According to the tutorial, BufferedPaintDC will draw to buffer first then draw buffer to screen which is supposed to be very fast. But my app runs very slow on new Mac (late 2018) and very good on an old Mac (mid 2015, which has fewer cores, older CPU and GPU). If I use wx.PaintDC to only draw the changed part of video on screen, it runs well on the late 2018 Mac. But if using MemoryDc+BufferedPaintDC to keep all data in buffer, it runs ok on old Mac, but very slow on new Mac. So this ensure me that it’s not my drawing procedure wrong, but somewhere in drawing buffer to screen that runs very slow on the new Mac. I suspected my new Mac has hardware issue, so did benchmark test on CPU,GPU and disk on late 2018 Mac, but the results look reasonable.
What else can cause a better Mac runs MemoryDc+BufferedPaintDC slower than an old Mac.

Thanks.

You are correct. When doing just partial updates to the window’s image then using a bitmap to collect the updates into a single image is the better approach. There are still a couple things that can help improve things however.

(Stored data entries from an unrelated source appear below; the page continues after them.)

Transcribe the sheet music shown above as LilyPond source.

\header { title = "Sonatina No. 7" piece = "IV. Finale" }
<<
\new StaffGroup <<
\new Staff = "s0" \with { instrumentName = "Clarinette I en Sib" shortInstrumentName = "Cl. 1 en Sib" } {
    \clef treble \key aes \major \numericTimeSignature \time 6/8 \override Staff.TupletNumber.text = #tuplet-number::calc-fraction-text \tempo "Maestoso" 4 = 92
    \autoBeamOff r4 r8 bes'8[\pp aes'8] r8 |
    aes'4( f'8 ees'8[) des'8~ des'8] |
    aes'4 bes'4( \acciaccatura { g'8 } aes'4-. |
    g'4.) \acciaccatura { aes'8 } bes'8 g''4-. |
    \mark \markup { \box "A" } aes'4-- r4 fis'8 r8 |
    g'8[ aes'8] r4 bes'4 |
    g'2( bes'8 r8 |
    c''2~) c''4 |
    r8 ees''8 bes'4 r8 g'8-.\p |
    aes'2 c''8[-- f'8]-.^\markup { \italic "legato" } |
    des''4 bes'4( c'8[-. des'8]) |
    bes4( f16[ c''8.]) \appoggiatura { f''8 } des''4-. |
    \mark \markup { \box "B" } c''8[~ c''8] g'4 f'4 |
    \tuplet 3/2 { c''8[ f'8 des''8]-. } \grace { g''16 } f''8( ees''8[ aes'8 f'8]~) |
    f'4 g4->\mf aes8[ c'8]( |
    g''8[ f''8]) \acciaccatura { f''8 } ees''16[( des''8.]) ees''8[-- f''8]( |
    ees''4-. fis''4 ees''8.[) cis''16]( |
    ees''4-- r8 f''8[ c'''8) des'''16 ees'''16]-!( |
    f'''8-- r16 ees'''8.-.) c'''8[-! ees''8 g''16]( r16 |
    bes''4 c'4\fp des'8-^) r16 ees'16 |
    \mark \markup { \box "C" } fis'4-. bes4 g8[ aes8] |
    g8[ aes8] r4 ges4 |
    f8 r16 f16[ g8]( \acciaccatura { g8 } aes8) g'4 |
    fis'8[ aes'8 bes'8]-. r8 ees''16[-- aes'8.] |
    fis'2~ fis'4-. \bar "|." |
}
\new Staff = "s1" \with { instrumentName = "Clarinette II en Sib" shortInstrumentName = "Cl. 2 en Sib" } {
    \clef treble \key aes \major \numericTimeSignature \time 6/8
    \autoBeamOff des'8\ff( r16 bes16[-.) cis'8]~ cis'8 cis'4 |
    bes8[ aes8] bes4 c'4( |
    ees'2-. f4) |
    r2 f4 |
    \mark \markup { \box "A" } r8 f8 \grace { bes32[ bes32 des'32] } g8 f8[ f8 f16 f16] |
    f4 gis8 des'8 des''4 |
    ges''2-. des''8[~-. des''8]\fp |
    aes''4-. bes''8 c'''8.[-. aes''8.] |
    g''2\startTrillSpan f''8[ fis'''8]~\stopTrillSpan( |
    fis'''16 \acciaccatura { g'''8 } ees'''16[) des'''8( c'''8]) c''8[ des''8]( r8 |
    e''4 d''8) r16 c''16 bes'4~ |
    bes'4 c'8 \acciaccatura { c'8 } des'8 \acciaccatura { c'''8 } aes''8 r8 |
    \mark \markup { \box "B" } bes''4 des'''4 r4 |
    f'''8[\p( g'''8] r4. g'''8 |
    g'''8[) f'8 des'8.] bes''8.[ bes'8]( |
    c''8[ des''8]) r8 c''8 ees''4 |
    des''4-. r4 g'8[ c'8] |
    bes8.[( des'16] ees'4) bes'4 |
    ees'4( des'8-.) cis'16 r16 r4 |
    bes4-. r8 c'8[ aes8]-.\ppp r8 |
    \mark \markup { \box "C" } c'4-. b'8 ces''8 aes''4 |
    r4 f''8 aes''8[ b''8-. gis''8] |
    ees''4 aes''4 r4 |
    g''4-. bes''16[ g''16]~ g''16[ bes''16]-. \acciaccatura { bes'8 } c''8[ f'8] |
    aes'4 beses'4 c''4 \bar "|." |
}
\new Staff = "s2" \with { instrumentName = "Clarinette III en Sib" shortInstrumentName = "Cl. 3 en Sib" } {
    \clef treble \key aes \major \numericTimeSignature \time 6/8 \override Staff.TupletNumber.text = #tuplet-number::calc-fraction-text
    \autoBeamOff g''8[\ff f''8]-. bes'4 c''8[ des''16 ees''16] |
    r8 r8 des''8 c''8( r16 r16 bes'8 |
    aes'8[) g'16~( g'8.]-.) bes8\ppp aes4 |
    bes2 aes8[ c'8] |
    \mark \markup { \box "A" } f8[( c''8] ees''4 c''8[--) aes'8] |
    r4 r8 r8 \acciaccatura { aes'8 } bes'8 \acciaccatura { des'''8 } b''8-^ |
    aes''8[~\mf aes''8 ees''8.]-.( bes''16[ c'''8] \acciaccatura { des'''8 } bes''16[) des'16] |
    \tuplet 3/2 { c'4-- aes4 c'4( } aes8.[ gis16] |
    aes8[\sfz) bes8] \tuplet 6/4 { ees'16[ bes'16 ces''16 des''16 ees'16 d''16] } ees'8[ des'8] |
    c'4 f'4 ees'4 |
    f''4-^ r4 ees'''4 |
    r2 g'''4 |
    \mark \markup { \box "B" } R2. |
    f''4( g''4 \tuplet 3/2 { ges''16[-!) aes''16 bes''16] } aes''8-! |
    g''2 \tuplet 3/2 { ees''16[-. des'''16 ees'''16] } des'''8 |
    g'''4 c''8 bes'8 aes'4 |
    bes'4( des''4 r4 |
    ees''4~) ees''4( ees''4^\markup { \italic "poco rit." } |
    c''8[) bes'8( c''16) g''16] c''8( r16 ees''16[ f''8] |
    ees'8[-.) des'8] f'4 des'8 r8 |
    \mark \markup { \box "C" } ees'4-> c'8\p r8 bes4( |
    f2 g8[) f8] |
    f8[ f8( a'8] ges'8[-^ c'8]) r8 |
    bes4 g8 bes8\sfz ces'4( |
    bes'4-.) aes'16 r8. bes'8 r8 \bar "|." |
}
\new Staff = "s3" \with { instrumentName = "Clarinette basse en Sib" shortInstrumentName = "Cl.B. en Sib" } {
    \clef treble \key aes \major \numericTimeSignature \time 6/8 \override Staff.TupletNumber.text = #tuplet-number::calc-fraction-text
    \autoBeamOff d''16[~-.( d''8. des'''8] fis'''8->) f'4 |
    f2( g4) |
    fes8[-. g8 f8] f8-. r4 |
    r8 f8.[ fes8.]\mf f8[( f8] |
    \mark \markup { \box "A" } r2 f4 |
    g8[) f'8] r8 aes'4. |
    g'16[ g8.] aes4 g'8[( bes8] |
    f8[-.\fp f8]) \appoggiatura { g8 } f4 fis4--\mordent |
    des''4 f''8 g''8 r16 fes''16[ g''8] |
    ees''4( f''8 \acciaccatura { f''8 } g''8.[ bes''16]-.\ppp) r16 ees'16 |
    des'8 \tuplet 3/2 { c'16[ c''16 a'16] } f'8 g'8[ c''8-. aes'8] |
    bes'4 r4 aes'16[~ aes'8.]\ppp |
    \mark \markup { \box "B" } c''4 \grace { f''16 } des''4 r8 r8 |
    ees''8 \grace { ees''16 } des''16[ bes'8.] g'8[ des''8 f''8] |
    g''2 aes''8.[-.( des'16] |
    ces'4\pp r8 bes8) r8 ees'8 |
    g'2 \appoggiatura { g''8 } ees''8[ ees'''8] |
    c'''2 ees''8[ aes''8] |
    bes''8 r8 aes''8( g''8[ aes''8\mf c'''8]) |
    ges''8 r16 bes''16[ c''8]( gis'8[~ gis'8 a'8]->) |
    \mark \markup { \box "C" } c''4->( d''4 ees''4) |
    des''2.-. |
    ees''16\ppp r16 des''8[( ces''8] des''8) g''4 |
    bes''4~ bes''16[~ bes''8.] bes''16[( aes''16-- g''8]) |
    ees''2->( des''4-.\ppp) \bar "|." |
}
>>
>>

Since you are painting the whole window (using self.buffer) in the paint event, then there is no need for the eraseBackground=True. Also, you can combine the first two lines with dc = wx.MemoryDC(self.buffer). In the paint event handler you can also use a wx.PaintDC instead of the wx.BufferedPaintDC, which may save a step or two in the C++ code. Like this:

        def onPaint(self,event):
                dc = wx.PaintDC(self)
                dc.DrawBitmap(self.buffer, 0,0)

The next place to look for optimizations is probably in draw().

  • What kinds of things are you doing to transform the data into the bitmap tiles?

  • It’s not clear from the pseudo-code, but I assume that you are skipping the tiles that have no changes. (If not, then you should.)

  • You can save a lot of time by not drawing things to the buffer that are not visible, so you could try setting the size of the buffer image to the size of the widget. When the size or image offset changes you can change the size of the buffer and then fill in the newly exposed areas from the data.

  • Another possibility is to keep your raw image RGB data in a numpy array. That will probably be faster to update when new data arrives, and pulling out the subset needed for the visible portion of the widget and converting it to a bitmap will be faster that doing lots of tiles.

There are probably other possibilities, but those are the ones that come to mind now.